Looked back on in retrospect, the plot of “The Last Key” does pretty much parse (except for a thread involving Melissa, which seems utterly extraneous), but as directed by newcomer Adam Robitel it doesn’t make for a very scary movie. Much of it consists of Shane stumbling about the house in the dark of night, searching for spirits, and despite the efforts of Robitel, production designer Melanie Jones, cinematographer Toby Oliver, editor Timothy Alverson, the effects team and composer Joseph Bishara, those languid sequences don’t generate much suspense apart from the usual quota of sudden “gotcha!” moments accompanied by a sudden loud shriek on the soundtrack. (To his credit, Robitel does upend expectations at one point, setting up a shot that appears to be leading to an abrupt shock but then pulling back from it.) The result is more tedious than frightening.
And the comic relief moments offer none. The nerd act of Whannell and Tucker has gotten increasingly tired over the years, and their limp dialogue this time around—combined with their amateurish acting—is very hard to stomach. Their constantly inept efforts to hit on Elise’s nieces comes off as especially creepy, given the script’s revelations about what the demon influenced both Gerald and Garza to do.
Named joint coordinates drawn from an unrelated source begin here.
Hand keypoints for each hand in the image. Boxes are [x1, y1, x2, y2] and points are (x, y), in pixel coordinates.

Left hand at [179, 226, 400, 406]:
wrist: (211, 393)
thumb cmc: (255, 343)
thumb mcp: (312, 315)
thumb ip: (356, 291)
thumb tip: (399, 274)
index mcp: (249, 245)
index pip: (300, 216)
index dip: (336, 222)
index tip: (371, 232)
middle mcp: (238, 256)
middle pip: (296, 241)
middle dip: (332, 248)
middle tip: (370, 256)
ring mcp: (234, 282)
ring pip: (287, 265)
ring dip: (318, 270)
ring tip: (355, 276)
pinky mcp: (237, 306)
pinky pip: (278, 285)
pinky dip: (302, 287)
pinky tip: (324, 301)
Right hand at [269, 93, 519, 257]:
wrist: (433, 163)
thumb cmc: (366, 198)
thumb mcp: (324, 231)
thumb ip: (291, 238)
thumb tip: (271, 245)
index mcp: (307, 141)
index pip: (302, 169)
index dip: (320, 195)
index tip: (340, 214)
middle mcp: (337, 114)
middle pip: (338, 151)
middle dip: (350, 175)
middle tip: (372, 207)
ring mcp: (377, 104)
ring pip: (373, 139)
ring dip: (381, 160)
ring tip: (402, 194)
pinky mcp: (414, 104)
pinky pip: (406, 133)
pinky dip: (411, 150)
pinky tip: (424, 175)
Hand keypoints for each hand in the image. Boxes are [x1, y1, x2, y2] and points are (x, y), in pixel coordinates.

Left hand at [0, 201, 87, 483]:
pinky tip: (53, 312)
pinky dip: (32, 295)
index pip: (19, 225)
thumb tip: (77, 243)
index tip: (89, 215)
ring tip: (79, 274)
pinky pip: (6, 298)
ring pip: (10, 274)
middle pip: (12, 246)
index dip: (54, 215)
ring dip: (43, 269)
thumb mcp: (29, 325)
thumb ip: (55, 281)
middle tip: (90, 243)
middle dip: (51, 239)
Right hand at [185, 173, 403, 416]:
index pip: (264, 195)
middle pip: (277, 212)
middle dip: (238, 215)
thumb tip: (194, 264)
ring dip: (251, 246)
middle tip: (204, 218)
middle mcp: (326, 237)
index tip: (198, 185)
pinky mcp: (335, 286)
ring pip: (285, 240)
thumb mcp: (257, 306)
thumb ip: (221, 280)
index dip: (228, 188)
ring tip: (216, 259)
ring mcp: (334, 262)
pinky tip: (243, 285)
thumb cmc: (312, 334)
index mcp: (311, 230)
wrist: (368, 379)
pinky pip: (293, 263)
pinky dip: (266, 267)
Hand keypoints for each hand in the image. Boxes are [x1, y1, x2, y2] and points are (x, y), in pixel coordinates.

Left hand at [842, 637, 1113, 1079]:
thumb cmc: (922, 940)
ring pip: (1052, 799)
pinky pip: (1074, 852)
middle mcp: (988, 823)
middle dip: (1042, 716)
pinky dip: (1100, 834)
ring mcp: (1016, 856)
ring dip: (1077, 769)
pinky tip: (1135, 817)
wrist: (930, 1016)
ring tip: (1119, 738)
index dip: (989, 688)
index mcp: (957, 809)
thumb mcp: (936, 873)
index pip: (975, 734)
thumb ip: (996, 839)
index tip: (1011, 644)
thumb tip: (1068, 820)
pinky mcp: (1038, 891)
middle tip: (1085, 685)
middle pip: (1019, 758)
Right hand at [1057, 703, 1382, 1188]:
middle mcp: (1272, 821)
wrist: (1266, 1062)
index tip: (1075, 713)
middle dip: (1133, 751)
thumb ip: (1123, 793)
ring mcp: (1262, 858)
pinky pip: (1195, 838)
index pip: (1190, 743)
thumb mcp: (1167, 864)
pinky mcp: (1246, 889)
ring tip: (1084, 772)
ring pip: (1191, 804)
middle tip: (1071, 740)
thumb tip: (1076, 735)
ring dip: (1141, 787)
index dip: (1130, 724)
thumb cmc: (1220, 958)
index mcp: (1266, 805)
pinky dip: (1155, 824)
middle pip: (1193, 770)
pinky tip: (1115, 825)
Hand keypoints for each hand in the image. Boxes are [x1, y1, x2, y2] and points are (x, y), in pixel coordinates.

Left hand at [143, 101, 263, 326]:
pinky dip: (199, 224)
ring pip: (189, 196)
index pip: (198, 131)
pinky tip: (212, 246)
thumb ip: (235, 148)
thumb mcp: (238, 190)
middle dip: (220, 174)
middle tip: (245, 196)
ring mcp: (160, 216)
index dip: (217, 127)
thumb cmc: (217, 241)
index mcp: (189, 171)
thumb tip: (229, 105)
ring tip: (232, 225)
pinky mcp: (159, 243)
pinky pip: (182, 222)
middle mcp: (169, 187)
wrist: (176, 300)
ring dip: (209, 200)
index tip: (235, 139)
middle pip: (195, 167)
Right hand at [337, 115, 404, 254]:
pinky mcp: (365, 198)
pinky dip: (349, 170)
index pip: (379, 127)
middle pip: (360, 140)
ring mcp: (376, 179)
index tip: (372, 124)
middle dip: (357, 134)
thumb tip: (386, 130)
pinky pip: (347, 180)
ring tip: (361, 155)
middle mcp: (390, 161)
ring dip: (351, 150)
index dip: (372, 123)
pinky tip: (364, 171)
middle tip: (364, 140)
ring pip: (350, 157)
Acting doesn’t mean much in this sort of fare, but apart from Whannell and Sampson, everyone in the supporting column carries off their duties decently enough (though veteran Davison, to tell the truth, looks rather lost). Wilson, Byrne and Simpkins appear briefly toward the close in an allusion to their already-completed storyline. The major player, though, is undoubtedly Shaye, for whom this series has provided an unexpected career capstone. At a few points here she seems a mite tentative (or simply frail)—which might be attributable to slack direction or editing—but overall she pulls off the nonsense capably enough. One can imagine her acting as a spectral mentor to a younger heroine in something like “Insidious 5: A New Beginning.”
“The Last Key” may satisfy the most undemanding fans of the franchise by fleshing out Elise Rainier’s backstory, but on its own it’s just a mediocre haunted house movie. By the time it ends you may find yourself nodding in agreement with Elise when she says, “I should never have come back here.”